> **Written problem**:
Return each of the entries below verbatim, reproducing every line without alteration.

> **Data**:

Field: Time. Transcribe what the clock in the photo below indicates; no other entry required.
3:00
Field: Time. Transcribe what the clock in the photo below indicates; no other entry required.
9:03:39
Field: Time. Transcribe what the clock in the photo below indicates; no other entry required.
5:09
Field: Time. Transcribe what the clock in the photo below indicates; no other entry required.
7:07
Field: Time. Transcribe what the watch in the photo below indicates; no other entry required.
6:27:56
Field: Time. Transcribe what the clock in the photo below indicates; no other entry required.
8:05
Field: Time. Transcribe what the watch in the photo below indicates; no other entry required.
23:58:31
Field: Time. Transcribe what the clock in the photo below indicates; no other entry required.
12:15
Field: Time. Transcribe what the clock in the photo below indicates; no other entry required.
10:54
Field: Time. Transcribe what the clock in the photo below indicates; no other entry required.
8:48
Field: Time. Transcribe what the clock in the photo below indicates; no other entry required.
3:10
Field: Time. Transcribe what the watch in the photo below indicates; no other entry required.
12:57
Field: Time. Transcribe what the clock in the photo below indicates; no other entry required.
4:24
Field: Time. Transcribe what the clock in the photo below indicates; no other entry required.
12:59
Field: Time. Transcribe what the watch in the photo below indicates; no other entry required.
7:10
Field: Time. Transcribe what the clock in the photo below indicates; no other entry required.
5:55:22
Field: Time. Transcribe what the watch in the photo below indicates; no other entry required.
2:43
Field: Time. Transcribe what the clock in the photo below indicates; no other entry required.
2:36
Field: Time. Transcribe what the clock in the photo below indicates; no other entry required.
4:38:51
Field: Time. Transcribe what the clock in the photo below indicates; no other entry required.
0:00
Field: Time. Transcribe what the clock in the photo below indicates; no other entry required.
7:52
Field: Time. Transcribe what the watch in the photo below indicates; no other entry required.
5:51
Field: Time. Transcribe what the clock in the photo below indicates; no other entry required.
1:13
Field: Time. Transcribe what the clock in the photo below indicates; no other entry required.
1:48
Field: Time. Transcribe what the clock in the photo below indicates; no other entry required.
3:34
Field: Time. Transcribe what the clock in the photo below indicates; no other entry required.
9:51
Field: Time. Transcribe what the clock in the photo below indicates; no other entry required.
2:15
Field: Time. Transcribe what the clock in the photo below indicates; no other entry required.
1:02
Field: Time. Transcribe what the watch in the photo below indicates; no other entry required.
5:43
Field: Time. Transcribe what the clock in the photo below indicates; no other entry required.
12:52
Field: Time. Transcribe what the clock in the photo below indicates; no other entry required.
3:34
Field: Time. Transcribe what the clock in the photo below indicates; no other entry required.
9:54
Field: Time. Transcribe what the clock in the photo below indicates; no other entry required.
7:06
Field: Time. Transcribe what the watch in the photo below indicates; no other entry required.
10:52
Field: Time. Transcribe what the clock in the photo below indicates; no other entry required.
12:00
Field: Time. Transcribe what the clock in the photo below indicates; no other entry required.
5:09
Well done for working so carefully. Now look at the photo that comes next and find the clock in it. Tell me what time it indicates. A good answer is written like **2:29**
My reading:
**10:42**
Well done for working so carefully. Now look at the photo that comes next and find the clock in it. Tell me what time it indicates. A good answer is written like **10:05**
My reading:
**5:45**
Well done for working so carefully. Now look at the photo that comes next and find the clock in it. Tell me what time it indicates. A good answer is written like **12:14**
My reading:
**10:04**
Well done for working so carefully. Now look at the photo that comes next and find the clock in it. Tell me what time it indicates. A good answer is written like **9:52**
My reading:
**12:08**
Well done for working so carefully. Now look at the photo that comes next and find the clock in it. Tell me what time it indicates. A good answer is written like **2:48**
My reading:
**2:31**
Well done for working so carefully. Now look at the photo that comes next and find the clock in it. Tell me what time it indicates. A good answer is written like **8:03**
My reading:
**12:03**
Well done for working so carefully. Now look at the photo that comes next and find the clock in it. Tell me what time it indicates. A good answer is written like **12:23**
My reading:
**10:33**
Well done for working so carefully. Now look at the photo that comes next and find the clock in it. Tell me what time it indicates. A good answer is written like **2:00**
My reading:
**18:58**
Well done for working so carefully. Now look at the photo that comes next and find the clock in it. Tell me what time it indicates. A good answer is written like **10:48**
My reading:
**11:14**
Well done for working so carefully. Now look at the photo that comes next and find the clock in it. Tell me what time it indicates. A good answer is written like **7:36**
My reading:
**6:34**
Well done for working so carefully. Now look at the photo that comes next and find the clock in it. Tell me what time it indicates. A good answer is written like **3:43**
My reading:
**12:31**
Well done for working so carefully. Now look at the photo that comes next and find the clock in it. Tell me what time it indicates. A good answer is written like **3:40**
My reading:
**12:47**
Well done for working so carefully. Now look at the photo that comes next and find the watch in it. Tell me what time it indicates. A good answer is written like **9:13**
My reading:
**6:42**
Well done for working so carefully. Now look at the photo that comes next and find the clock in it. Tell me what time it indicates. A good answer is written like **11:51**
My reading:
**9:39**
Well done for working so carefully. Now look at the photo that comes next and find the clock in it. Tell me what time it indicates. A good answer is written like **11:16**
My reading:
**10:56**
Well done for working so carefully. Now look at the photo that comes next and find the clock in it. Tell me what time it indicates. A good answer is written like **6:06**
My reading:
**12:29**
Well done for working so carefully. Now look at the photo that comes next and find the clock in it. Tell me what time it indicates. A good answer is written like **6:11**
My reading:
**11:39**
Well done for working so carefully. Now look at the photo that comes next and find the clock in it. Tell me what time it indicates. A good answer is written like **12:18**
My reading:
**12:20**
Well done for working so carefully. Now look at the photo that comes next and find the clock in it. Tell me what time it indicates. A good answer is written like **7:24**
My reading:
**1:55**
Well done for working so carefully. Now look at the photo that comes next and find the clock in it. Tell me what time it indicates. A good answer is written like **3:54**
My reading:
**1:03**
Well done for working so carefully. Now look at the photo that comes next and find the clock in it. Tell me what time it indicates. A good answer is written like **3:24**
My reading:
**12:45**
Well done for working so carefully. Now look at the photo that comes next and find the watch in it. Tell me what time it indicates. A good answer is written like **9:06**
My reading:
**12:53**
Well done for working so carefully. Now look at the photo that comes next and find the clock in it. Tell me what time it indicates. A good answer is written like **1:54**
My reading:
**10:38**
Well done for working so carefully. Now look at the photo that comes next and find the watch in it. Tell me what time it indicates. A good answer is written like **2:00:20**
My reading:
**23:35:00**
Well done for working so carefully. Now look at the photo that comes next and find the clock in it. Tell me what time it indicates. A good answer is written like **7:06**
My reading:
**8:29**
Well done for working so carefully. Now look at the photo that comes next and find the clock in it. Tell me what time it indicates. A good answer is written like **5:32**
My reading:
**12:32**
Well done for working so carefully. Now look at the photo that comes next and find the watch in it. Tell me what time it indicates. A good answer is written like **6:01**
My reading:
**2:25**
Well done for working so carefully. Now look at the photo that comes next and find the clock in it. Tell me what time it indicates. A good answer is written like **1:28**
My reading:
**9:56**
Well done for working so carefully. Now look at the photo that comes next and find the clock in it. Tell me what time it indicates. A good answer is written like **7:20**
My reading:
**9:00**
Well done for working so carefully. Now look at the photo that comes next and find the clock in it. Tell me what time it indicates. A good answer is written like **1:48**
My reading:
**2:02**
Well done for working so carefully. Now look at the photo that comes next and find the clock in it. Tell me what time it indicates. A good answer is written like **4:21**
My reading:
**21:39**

> **Problem solution**:
Field: Time. Transcribe what the clock in the photo below indicates; no other entry required.
3:00
Field: Time. Transcribe what the clock in the photo below indicates; no other entry required.
9:03:39
Field: Time. Transcribe what the clock in the photo below indicates; no other entry required.
5:09
Field: Time. Transcribe what the clock in the photo below indicates; no other entry required.
7:07
Field: Time. Transcribe what the watch in the photo below indicates; no other entry required.
6:27:56
Field: Time. Transcribe what the clock in the photo below indicates; no other entry required.
8:05
Field: Time. Transcribe what the watch in the photo below indicates; no other entry required.
23:58:31
Field: Time. Transcribe what the clock in the photo below indicates; no other entry required.
12:15
Field: Time. Transcribe what the clock in the photo below indicates; no other entry required.
10:54
Field: Time. Transcribe what the clock in the photo below indicates; no other entry required.
8:48
Field: Time. Transcribe what the clock in the photo below indicates; no other entry required.
3:10
Field: Time. Transcribe what the watch in the photo below indicates; no other entry required.
12:57
Field: Time. Transcribe what the clock in the photo below indicates; no other entry required.
4:24
Field: Time. Transcribe what the clock in the photo below indicates; no other entry required.
12:59
Field: Time. Transcribe what the watch in the photo below indicates; no other entry required.
7:10
Field: Time. Transcribe what the clock in the photo below indicates; no other entry required.
5:55:22
Field: Time. Transcribe what the watch in the photo below indicates; no other entry required.
2:43
Field: Time. Transcribe what the clock in the photo below indicates; no other entry required.
2:36
Field: Time. Transcribe what the clock in the photo below indicates; no other entry required.
4:38:51
Field: Time. Transcribe what the clock in the photo below indicates; no other entry required.
0:00
Field: Time. Transcribe what the clock in the photo below indicates; no other entry required.
7:52
Field: Time. Transcribe what the watch in the photo below indicates; no other entry required.
5:51
Field: Time. Transcribe what the clock in the photo below indicates; no other entry required.
1:13
Field: Time. Transcribe what the clock in the photo below indicates; no other entry required.
1:48
Field: Time. Transcribe what the clock in the photo below indicates; no other entry required.
3:34
Field: Time. Transcribe what the clock in the photo below indicates; no other entry required.
9:51
Field: Time. Transcribe what the clock in the photo below indicates; no other entry required.
2:15
Field: Time. Transcribe what the clock in the photo below indicates; no other entry required.
1:02
Field: Time. Transcribe what the watch in the photo below indicates; no other entry required.
5:43
Field: Time. Transcribe what the clock in the photo below indicates; no other entry required.
12:52
Field: Time. Transcribe what the clock in the photo below indicates; no other entry required.
3:34
Field: Time. Transcribe what the clock in the photo below indicates; no other entry required.
9:54
Field: Time. Transcribe what the clock in the photo below indicates; no other entry required.
7:06
Field: Time. Transcribe what the watch in the photo below indicates; no other entry required.
10:52
Field: Time. Transcribe what the clock in the photo below indicates; no other entry required.
12:00
Field: Time. Transcribe what the clock in the photo below indicates; no other entry required.
5:09
Well done for working so carefully. Now look at the photo that comes next and find the clock in it. Tell me what time it indicates. A good answer is written like **2:29**
My reading:
**10:42**
Well done for working so carefully. Now look at the photo that comes next and find the clock in it. Tell me what time it indicates. A good answer is written like **10:05**
My reading:
**5:45**
Well done for working so carefully. Now look at the photo that comes next and find the clock in it. Tell me what time it indicates. A good answer is written like **12:14**
My reading:
**10:04**
Well done for working so carefully. Now look at the photo that comes next and find the clock in it. Tell me what time it indicates. A good answer is written like **9:52**
My reading:
**12:08**
Well done for working so carefully. Now look at the photo that comes next and find the clock in it. Tell me what time it indicates. A good answer is written like **2:48**
My reading:
**2:31**
Well done for working so carefully. Now look at the photo that comes next and find the clock in it. Tell me what time it indicates. A good answer is written like **8:03**
My reading:
**12:03**
Well done for working so carefully. Now look at the photo that comes next and find the clock in it. Tell me what time it indicates. A good answer is written like **12:23**
My reading:
**10:33**
Well done for working so carefully. Now look at the photo that comes next and find the clock in it. Tell me what time it indicates. A good answer is written like **2:00**
My reading:
**18:58**
Well done for working so carefully. Now look at the photo that comes next and find the clock in it. Tell me what time it indicates. A good answer is written like **10:48**
My reading:
**11:14**
Well done for working so carefully. Now look at the photo that comes next and find the clock in it. Tell me what time it indicates. A good answer is written like **7:36**
My reading:
**6:34**
Well done for working so carefully. Now look at the photo that comes next and find the clock in it. Tell me what time it indicates. A good answer is written like **3:43**
My reading:
**12:31**
Well done for working so carefully. Now look at the photo that comes next and find the clock in it. Tell me what time it indicates. A good answer is written like **3:40**
My reading:
**12:47**
Well done for working so carefully. Now look at the photo that comes next and find the watch in it. Tell me what time it indicates. A good answer is written like **9:13**
My reading:
**6:42**
Well done for working so carefully. Now look at the photo that comes next and find the clock in it. Tell me what time it indicates. A good answer is written like **11:51**
My reading:
**9:39**
Well done for working so carefully. Now look at the photo that comes next and find the clock in it. Tell me what time it indicates. A good answer is written like **11:16**
My reading:
**10:56**
Well done for working so carefully. Now look at the photo that comes next and find the clock in it. Tell me what time it indicates. A good answer is written like **6:06**
My reading:
**12:29**
Well done for working so carefully. Now look at the photo that comes next and find the clock in it. Tell me what time it indicates. A good answer is written like **6:11**
My reading:
**11:39**
Well done for working so carefully. Now look at the photo that comes next and find the clock in it. Tell me what time it indicates. A good answer is written like **12:18**
My reading:
**12:20**
Well done for working so carefully. Now look at the photo that comes next and find the clock in it. Tell me what time it indicates. A good answer is written like **7:24**
My reading:
**1:55**
Well done for working so carefully. Now look at the photo that comes next and find the clock in it. Tell me what time it indicates. A good answer is written like **3:54**
My reading:
**1:03**
Well done for working so carefully. Now look at the photo that comes next and find the clock in it. Tell me what time it indicates. A good answer is written like **3:24**
My reading:
**12:45**
Well done for working so carefully. Now look at the photo that comes next and find the watch in it. Tell me what time it indicates. A good answer is written like **9:06**
My reading:
**12:53**
Well done for working so carefully. Now look at the photo that comes next and find the clock in it. Tell me what time it indicates. A good answer is written like **1:54**
My reading:
**10:38**
Well done for working so carefully. Now look at the photo that comes next and find the watch in it. Tell me what time it indicates. A good answer is written like **2:00:20**
My reading:
**23:35:00**
Well done for working so carefully. Now look at the photo that comes next and find the clock in it. Tell me what time it indicates. A good answer is written like **7:06**
My reading:
**8:29**
Well done for working so carefully. Now look at the photo that comes next and find the clock in it. Tell me what time it indicates. A good answer is written like **5:32**
My reading:
**12:32**
Well done for working so carefully. Now look at the photo that comes next and find the watch in it. Tell me what time it indicates. A good answer is written like **6:01**
My reading:
**2:25**
Well done for working so carefully. Now look at the photo that comes next and find the clock in it. Tell me what time it indicates. A good answer is written like **1:28**
My reading:
**9:56**
Well done for working so carefully. Now look at the photo that comes next and find the clock in it. Tell me what time it indicates. A good answer is written like **7:20**
My reading:
**9:00**
Well done for working so carefully. Now look at the photo that comes next and find the clock in it. Tell me what time it indicates. A good answer is written like **1:48**
My reading:
**2:02**
Well done for working so carefully. Now look at the photo that comes next and find the clock in it. Tell me what time it indicates. A good answer is written like **4:21**
My reading:
**21:39**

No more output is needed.